Celebrity News November 29, 2023
Frances Sternhagen, Tony Winner Who Battled Charlotte on 'Sex & the City,' Dies at 93
Frances Sternhagen, a Broadway veteran who specialized in playing delightfully fussy women of a certain age on TV, died Monday at her New Rochelle, New York, home, The New York Times Confirmed.
She was 93.
Sternhagen gained her widest exposure as Charlotte's patrician mother-in-law on "Sex and the City" (2000-2002), appearing 10 times on the iconic series. She was nominated for an Emmy for her work.
She had previously perfected the controlling-mom character — albeit one with fewer Chanels hanging in her closet — as Cliff's mother on "Cheers" (1986-1993), for which she received two Emmy nominations.
But Sternhagen was most active on the stage, winning Tonys for her work in both Neil Simon's "The Good Doctor" (1973) and the 1995 revival of "The Heiress."

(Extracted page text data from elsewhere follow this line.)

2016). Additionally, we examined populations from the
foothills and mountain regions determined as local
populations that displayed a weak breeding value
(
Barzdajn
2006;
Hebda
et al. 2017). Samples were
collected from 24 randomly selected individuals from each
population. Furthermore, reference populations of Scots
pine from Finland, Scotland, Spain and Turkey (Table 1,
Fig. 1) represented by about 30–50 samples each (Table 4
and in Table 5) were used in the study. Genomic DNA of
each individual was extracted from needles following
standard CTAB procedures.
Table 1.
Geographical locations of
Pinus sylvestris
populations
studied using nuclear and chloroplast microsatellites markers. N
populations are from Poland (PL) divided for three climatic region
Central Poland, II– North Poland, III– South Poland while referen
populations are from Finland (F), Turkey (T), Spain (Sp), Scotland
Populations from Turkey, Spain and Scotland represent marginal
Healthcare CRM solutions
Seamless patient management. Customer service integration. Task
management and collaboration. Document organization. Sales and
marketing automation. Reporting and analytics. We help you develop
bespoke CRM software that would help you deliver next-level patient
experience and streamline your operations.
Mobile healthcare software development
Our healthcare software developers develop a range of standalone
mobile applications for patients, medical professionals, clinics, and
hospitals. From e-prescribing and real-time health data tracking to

She starred in "On Golden Pond" on Broadway in 1979, playing — at just 49 — the role Katharine Hepburn would win her final Oscar for several years later. Sternhagen had to settle for a Tony nomination.
Sternhagen was similarly playing older in "Driving Miss Daisy" onstage in 1988 in her fifties. In 1990, Jessica Tandy won an Oscar for her performance in the role, becoming the oldest Best Actress winner at 81.

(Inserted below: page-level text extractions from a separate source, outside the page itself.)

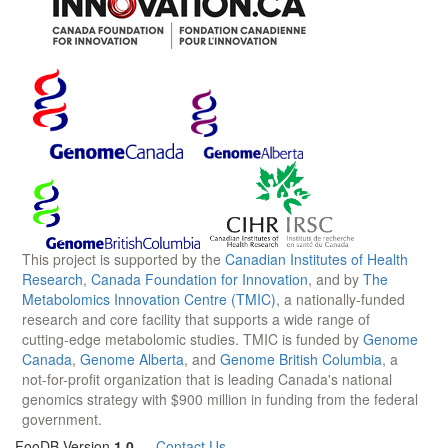
This project is supported by the
Canadian Institutes of Health
Research
,
Canada Foundation for Innovation
, and by
The
Metabolomics Innovation Centre (TMIC)
, a nationally-funded
research and core facility that supports a wide range of
cutting-edge metabolomic studies. TMIC is funded by
Genome
Canada
,
Genome Alberta
, and
Genome British Columbia
, a
not-for-profit organization that is leading Canada's national
genomics strategy with $900 million in funding from the federal
government.
FooDB Version
1.0
—
Contact Us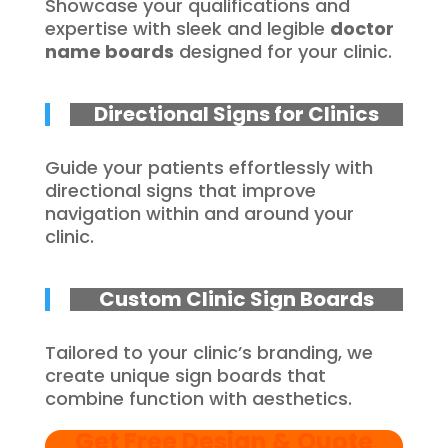
Showcase your qualifications and
expertise with sleek and legible
doctor
name boards
designed for your clinic.
Directional Signs for Clinics
Guide your patients effortlessly with
directional signs that improve
navigation within and around your
clinic.
Custom Clinic Sign Boards
Tailored to your clinic’s branding, we
create unique sign boards that
combine function with aesthetics.
Get Free Design & Quote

Her other Tony nominations were for "The Sign in Sidney Brustein's Window" (1964), "Equus" (1973), "Angel" (1978), and "Morning's at Seven" (2002).
Sternhagen was born January 13, 1930, in Washington, D.C. She gave her first performance in 1948, and made her Broadway debut in "The Skin of Our Teeth" (1955).
Her first film was "Up the Down Staircase" (1967), and other film work includes "Starting Over" (1979), "Outland" (1981), "Bright Lights, Big City" (1988), "Misery" (1990), "Doc Hollywood" (1991), "Raising Cain" (1992), "The Mist" (2007), and "Julie and Julia" (2009).
She was preceded in death by her husband Thomas Carlin in 1991. She is survived by their six children, nine grandchildren, and two great-grandchildren.